Georgiou, 46, now the president of the influential dockworkers' union in Piraeus, says that the price for the China deal was too high for his fellow dockworkers. According to Georgiou, 250 people, or about one-sixth of all Piraeus dockworkers, have already been let go or forced into early retirement. Instead of employing experienced dockworkers at the going rate of €120 a day, Georgiou says that Cosco is only hiring unskilled laborers for €40-50 a day, without overtime pay for night or weekend work, of course, and certainly without any guarantee of employment. "The Chinese pay excessively low wages. If they didn't, they wouldn't be competitive," says Georgiou. "Meanwhile, we Greeks get the short end of the stick."
The union leader's concerns are understandable. In its search for solvent friends, the previous government under Socialist Prime Minister Giorgios Papandreou , which was replaced last week, hit pay dirt with the Communist leadership in Beijing. Now the world's newest major power, which has estimated foreign currency reserves of $3.2 trillion, is getting ready to snap up bargains in the upcoming privatization of Greek government-owned businesses.
Beijing the Highest Bidder
Cosco, for example, wants to acquire another 23.1 percent of OLP, the Piraeus port authority. Beijing is the highest bidder for shares in Athens International Airport, in which the German construction giant Hochtief holds a 40 percent stake until 2026. The Chinese submitted the highest bid but also set the most conditions, say officials in the prime minister's office. At issue is a 20-year concession contract for the airport for the period from 2026 to 2046, for which the Greek government is asking €500 million.

[Information supplied]
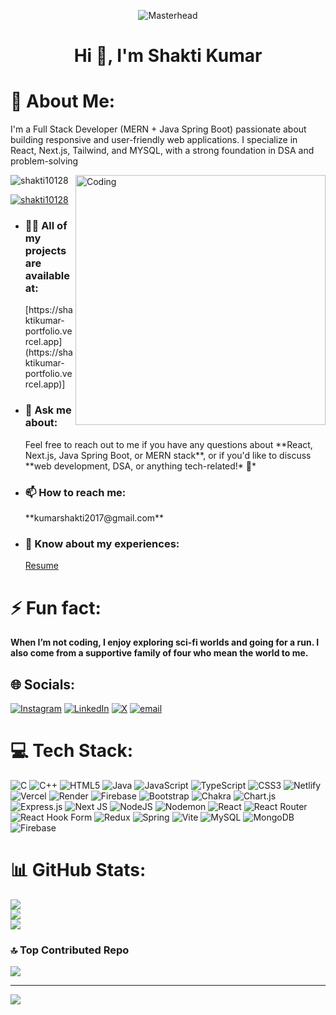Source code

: <p align="center">
  <img src="https://t4.ftcdn.net/jpg/04/19/26/97/360_F_419269782_9LsP3TQndMVnZ2j3ZhTPhMjaqQpFAth9.jpg" alt="Masterhead">
</p>

<h1 align="center">Hi 👋, I'm Shakti Kumar</h1>

# 💫 About Me:
I'm a Full Stack Developer (MERN + Java Spring Boot) passionate about building responsive and user-friendly web applications. I specialize in React, Next.js, Tailwind, and MYSQL, with a strong foundation in DSA and problem-solving

<img align="right" alt="Coding" width="400" src="https://whizen.in/wp-content/uploads/2025/01/with-bg.gif" />

<p align="left"> <img src="https://komarev.com/ghpvc/?username=shakti10128&label=Profile%20views&color=0e75b6&style=flat" alt="shakti10128" /> </p>

<p align="left"> <a href="https://twitter.com/shakti10128" target="blank"><img src="https://img.shields.io/twitter/follow/shakti10128?logo=twitter&style=for-the-badge" alt="shakti10128" /></a> </p>

- <h3>👨‍💻 All of my projects are available at:</h3> [https://shaktikumar-portfolio.vercel.app](https://shaktikumar-portfolio.vercel.app)]

-  <h3>💬 Ask me about:</h3> Feel free to reach out to me if you have any questions about **React, Next.js, Java Spring Boot, or MERN stack**, or if you'd like to discuss **web development, DSA, or anything tech-related!* 🚀*

- <h3>📫 How to reach me:</h3> **kumarshakti2017@gmail.com**

- <h3>📄 Know about my experiences:</h3> <a href="https://drive.google.com/file/d/1PwrODZTEnxsTCHWV45saX5P0w5axaXUX/view?usp=drive_link">Resume</a>

# ⚡ Fun fact:
 **When I’m not coding, I enjoy exploring sci-fi worlds and going for a run. I also come from a supportive family of four who mean the world to me.**




## 🌐 Socials:
[![Instagram](https://img.shields.io/badge/Instagram-%23E4405F.svg?logo=Instagram&logoColor=white)](https://instagram.com/shakti_aashu) [![LinkedIn](https://img.shields.io/badge/LinkedIn-%230077B5.svg?logo=linkedin&logoColor=white)](https://linkedin.com/in/shakti10128) [![X](https://img.shields.io/badge/X-black.svg?logo=X&logoColor=white)](https://x.com/shakti10128) [![email](https://img.shields.io/badge/Email-D14836?logo=gmail&logoColor=white)](mailto:kumarshakti2017@gmail.com) 

# 💻 Tech Stack:
![C](https://img.shields.io/badge/c-%2300599C.svg?style=for-the-badge&logo=c&logoColor=white) ![C++](https://img.shields.io/badge/c++-%2300599C.svg?style=for-the-badge&logo=c%2B%2B&logoColor=white) ![HTML5](https://img.shields.io/badge/html5-%23E34F26.svg?style=for-the-badge&logo=html5&logoColor=white) ![Java](https://img.shields.io/badge/java-%23ED8B00.svg?style=for-the-badge&logo=openjdk&logoColor=white) ![JavaScript](https://img.shields.io/badge/javascript-%23323330.svg?style=for-the-badge&logo=javascript&logoColor=%23F7DF1E) ![TypeScript](https://img.shields.io/badge/typescript-%23007ACC.svg?style=for-the-badge&logo=typescript&logoColor=white) ![CSS3](https://img.shields.io/badge/css3-%231572B6.svg?style=for-the-badge&logo=css3&logoColor=white) ![Netlify](https://img.shields.io/badge/netlify-%23000000.svg?style=for-the-badge&logo=netlify&logoColor=#00C7B7) ![Vercel](https://img.shields.io/badge/vercel-%23000000.svg?style=for-the-badge&logo=vercel&logoColor=white) ![Render](https://img.shields.io/badge/Render-%46E3B7.svg?style=for-the-badge&logo=render&logoColor=white) ![Firebase](https://img.shields.io/badge/firebase-%23039BE5.svg?style=for-the-badge&logo=firebase) ![Bootstrap](https://img.shields.io/badge/bootstrap-%238511FA.svg?style=for-the-badge&logo=bootstrap&logoColor=white) ![Chakra](https://img.shields.io/badge/chakra-%234ED1C5.svg?style=for-the-badge&logo=chakraui&logoColor=white) ![Chart.js](https://img.shields.io/badge/chart.js-F5788D.svg?style=for-the-badge&logo=chart.js&logoColor=white) ![Express.js](https://img.shields.io/badge/express.js-%23404d59.svg?style=for-the-badge&logo=express&logoColor=%2361DAFB) ![Next JS](https://img.shields.io/badge/Next-black?style=for-the-badge&logo=next.js&logoColor=white) ![NodeJS](https://img.shields.io/badge/node.js-6DA55F?style=for-the-badge&logo=node.js&logoColor=white) ![Nodemon](https://img.shields.io/badge/NODEMON-%23323330.svg?style=for-the-badge&logo=nodemon&logoColor=%BBDEAD) ![React](https://img.shields.io/badge/react-%2320232a.svg?style=for-the-badge&logo=react&logoColor=%2361DAFB) ![React Router](https://img.shields.io/badge/React_Router-CA4245?style=for-the-badge&logo=react-router&logoColor=white) ![React Hook Form](https://img.shields.io/badge/React%20Hook%20Form-%23EC5990.svg?style=for-the-badge&logo=reacthookform&logoColor=white) ![Redux](https://img.shields.io/badge/redux-%23593d88.svg?style=for-the-badge&logo=redux&logoColor=white) ![Spring](https://img.shields.io/badge/spring-%236DB33F.svg?style=for-the-badge&logo=spring&logoColor=white) ![Vite](https://img.shields.io/badge/vite-%23646CFF.svg?style=for-the-badge&logo=vite&logoColor=white) ![MySQL](https://img.shields.io/badge/mysql-4479A1.svg?style=for-the-badge&logo=mysql&logoColor=white) ![MongoDB](https://img.shields.io/badge/MongoDB-%234ea94b.svg?style=for-the-badge&logo=mongodb&logoColor=white) ![Firebase](https://img.shields.io/badge/firebase-a08021?style=for-the-badge&logo=firebase&logoColor=ffcd34)
# 📊 GitHub Stats:
![](https://github-readme-stats.vercel.app/api?username=shakti10128&theme=dark&hide_border=false&include_all_commits=false&count_private=false)<br/>
![](https://github-readme-streak-stats.herokuapp.com/?user=shakti10128&theme=dark&hide_border=false)<br/>
![](https://github-readme-stats.vercel.app/api/top-langs/?username=shakti10128&theme=dark&hide_border=false&include_all_commits=false&count_private=false&layout=compact)

### 🔝 Top Contributed Repo
![](https://github-contributor-stats.vercel.app/api?username=shakti10128&limit=5&theme=dark&combine_all_yearly_contributions=true)

---
[![](https://visitcount.itsvg.in/api?id=shakti10128&icon=0&color=0)](https://visitcount.itsvg.in)

<!-- Proudly created with GPRM ( https://gprm.itsvg.in ) -->
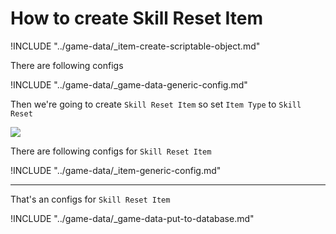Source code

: # How to create Skill Reset Item

!INCLUDE "../game-data/_item-create-scriptable-object.md"

There are following configs

!INCLUDE "../game-data/_game-data-generic-config.md"

Then we're going to create `Skill Reset Item` so set `Item Type` to `Skill Reset`

![](../images/items/003-14.png)

There are following configs for `Skill Reset Item`

!INCLUDE "../game-data/_item-generic-config.md"

* * *

That's an configs for `Skill Reset Item`

!INCLUDE "../game-data/_game-data-put-to-database.md"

[Set of tasks]
1. In the passage on Chinese investment in Greece, translate this sentence into Spanish: "The union leader's concerns are understandable."
2. Continue the passage on Chinese investment in Greece from where it stops.

[Outputs by task]
1. Las preocupaciones del líder sindical son comprensibles.

2.
Beijing has acquired a ship-to-rail transshipment facility near Piraeus, as well as a packaging center, and Chinese buyers are also interested in other ports, like the one near Timbaki and a port in southern Crete. In Thessaloniki, Greece's second-largest port city, the sale of a container terminal to one of three Chinese bidders was temporarily halted in the face of strong public protests against the plan.
The politicians in Athens find it difficult to understand the public's concerns. They see Chinese investment as a potential solution to their financial problems. Eva Kaili, a member of parliament with the Panhellenic Socialist Movement (PASOK), hopes that the Chinese will ultimately prevail in Thessaloniki. "We mustn't be afraid of investors," says Kaili.
Former Minister of State Charis Pampoukis, who resigned with Papandreou, even sees the Chinese stake in the Piraeus container port as "China's flagship investment in Greece." He hopes that "the Chinese government will continue to encourage its companies to invest in Greece."
"Good friends are there to help when someone is in trouble," Chinese Premier Wen Jiabao told his then-counterpart Papandreou in Athens this summer. Papandreou was overjoyed and promptly had his officials sign two dozen preliminary agreements. "The Chinese are coming," the Greek papers cheered.
China's Gateway to Europe
It seemed to be a win-win situation for both sides. Athens would receive funds to plug its fiscal holes, while Beijing would gain new partners in the West and the access to a "gateway to Europe" for which it had been hoping.
Just how much of a blessing China's helping hands have been to date can be disputed. Whether all of the agreements have actually been implemented is just as unclear as the amount Beijing has invested so far in buying Greek government bonds. Wen Jiabao has repeatedly announced such purchases, but there is no precise information on exactly how large they have been and the total amount of Chinese investments in Greece to date.
"We are buying and holding Greek bonds," says a Chinese diplomat in Athens, "and we hope to buy more." When asked to elaborate, the diplomat smiles and says nothing.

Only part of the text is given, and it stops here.